Rotowire’s Chris Liss argues that all the information of projections and valuation are shared by all the players in any competent fantasy league, and that the edge goes to the player who has the imagination to see what next year’s cheat sheet is going to look like this year, and draft accordingly. Chris has a post at Rotosynthesis called Lost in Translation: Why your projections and dollar values won’t save you.

One gets the sense that the Bill and the poker players don’t realize how tramped over this ground already is. Maybe I should send them to the Masochists Notes from Alex Patton’s books of the 80s and early 90s. The Masochists chapter that Alex blames for ending his run as a book author is here. It is about a retrospective draft experiment we set up, among other things.

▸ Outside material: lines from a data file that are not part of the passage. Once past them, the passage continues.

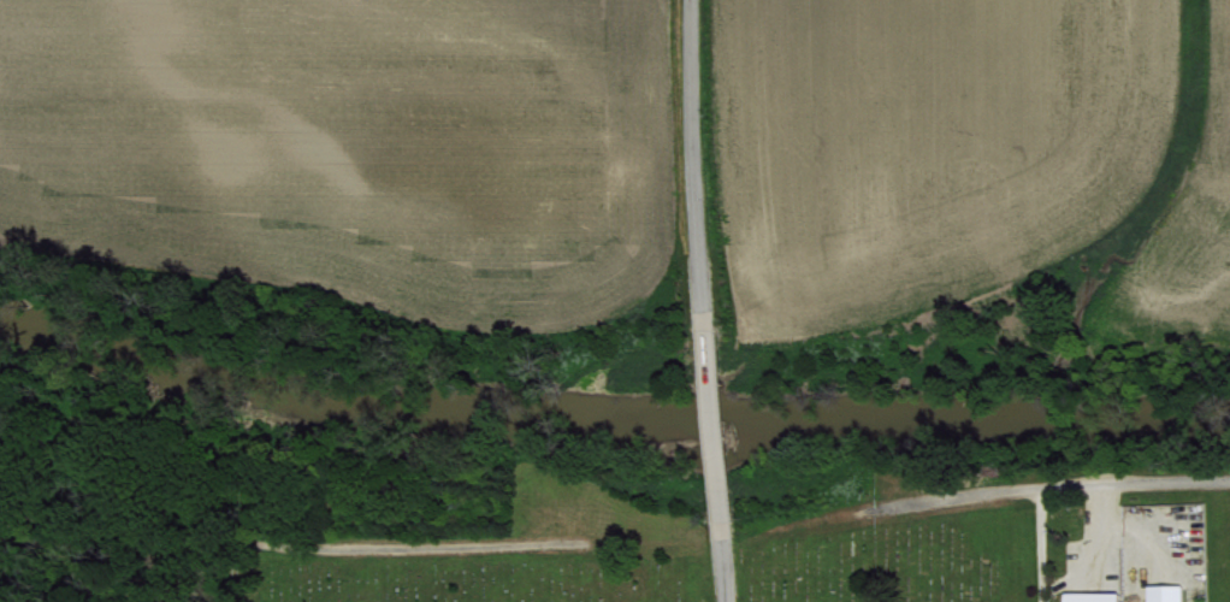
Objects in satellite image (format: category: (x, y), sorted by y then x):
road: (702, 301)
road: (1044, 486)
road: (284, 544)
road: (1036, 544)
park: (703, 568)
road: (237, 573)
building: (1165, 593)
building: (1091, 597)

Cardrunners: My first auction of the year

I joined a new high-stakes 5×5 AL only auction league this year. Some of the prize money is put up by a poker education site, cardrunners.com, and some by the participants, who are a mix of fantasy experts, professional poker players, and financial pros. There are only 10 teams, but you can spend your money on all 28 of your rosterable players (you don’t have to, there is a draft when all teams are out of money). This changes the endgame some, as Rotowire’s Chris Liss notes in his post at Rotosynthesis (where he also posted the draft results).

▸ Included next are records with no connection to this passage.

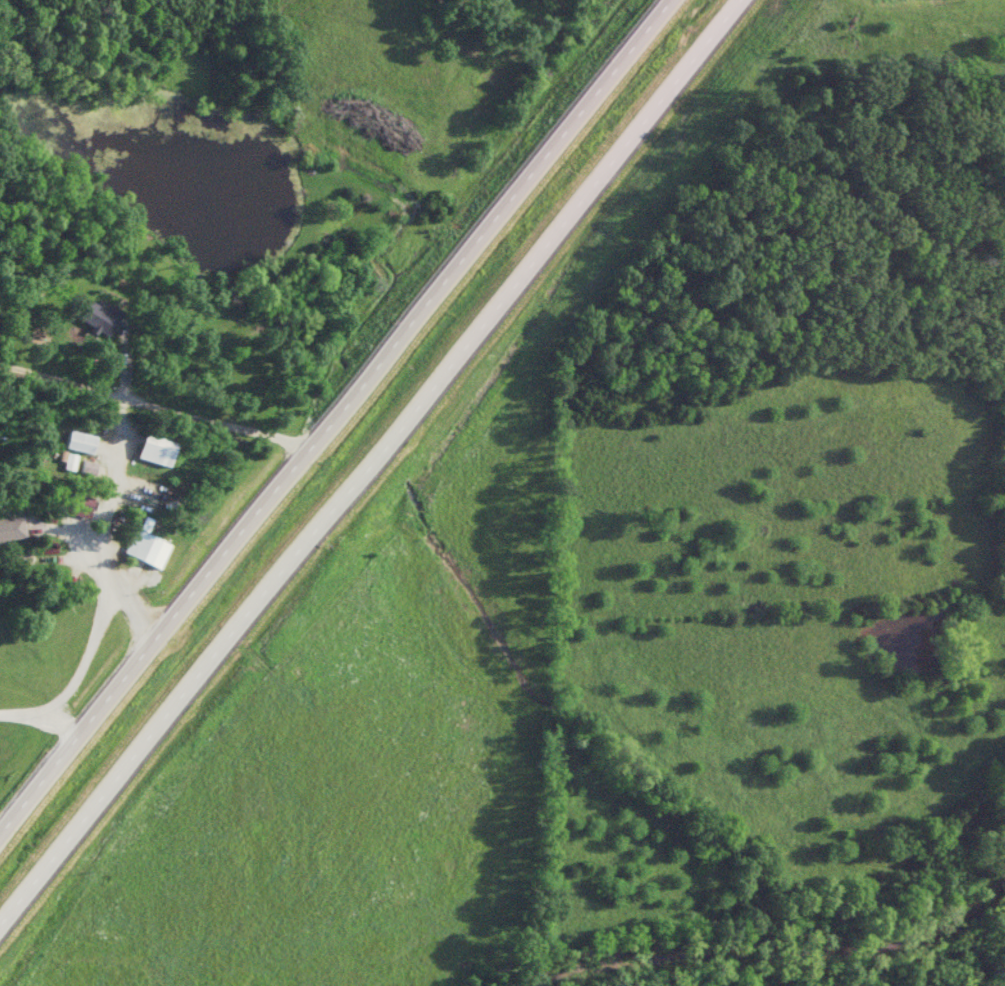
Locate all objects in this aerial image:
building: (98, 318)
road: (331, 409)
road: (371, 460)
building: (12, 528)
building: (148, 548)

Another wrinkle is that you can buy NL players. I spent some time trying to figure out what Adrian Gonzalez would be worth, and considered throwing him out early, but someone (I don’t remember who) beat me to it. My back of the envelope calculation was that a 50/50 chance for half a season of Gonzalez was worth a blank $8, though that calculation would change as the auction progressed. As teams recognize their strengths and weaknesses it might make sense to bid more for the high risk play. The gambit of coming out early could mean a bargain. In fact, I bumped a $3 bid to $4 and Daniel Dobish, Dave Gonos’ partner, muttering “I’m not letting him go to someone for free,” bid $7 and won him. Not a huge risk, but a nick in his budget he’ll feel if Gonzalez doesn’t come over.

There was a similar calculation in my most uncharacteristic moment in the auction. After adjusting my prices for the smaller league I was pleased in nearly every case but one (there was also a blip in the late early part of the auction where the price of outfielders who steal, namely Ichiro and Denard, went for scandalously low prices) that they were accurately describing the action. The difference came with the catchers, where huge draft inflation persisted all night. The action players, at least the guys who won the high-priced catchers through most of the auction, were the non-experts. They took Mauer to $40 and Victor Martinez to $35, and Napoli and Suzuki to $18. Even at the low end, guys I had listed for $2 were going for $5. Matt Wieters name was called fairly late, but there was still plenty of money around. His price surged past my $16 bid limit, but I had money to spend and when the bidding slowed at $20 I bid $21 and won the sophomore backstop. The move effectively changed my team from Nolan Reimhold and two scrub catchers to Wieters, Jose Guillen and a scrub who turned out to be Brayan Pena.

I don’t remember who had the penultimate bid on Wieters, but if it was one of the Cardrunners boys my brash reach means I wrecked the purity of a position-scarcity experiment, with the so-called experts buying cheap catchers and the so-called amateurs buying the pricey ones. All of them, as noted before, were inflated.

This morning I ran the projected stats of all the teams using the CHONE projections, mostly because I have Chone Figgins on my team. The key is to avoid testing your team using your own projections, since they naturally flavor the players you pick up. I don’t want to give up any competitive edge this exercise offers in its details, but I’m delighted to share for posterity the final standings, which surely won’t look anything like this next October.

TEAM PTS
Phipps 62
Carty 56
Rotoman 53
Hastings 51
Chad 50
Gonos 49
Wiggins 49
Eric 46
Liss 40
Erickson/
Sheehan 38

Since these include active rosters and reserves, and NLers Gonzalez and Ricky Nolasco, and Chone’s projections are generous with the playing time, upping the value here of guys who may not even play, they should be taken with a grain of salt. But they’re a start while we wait for games that matter.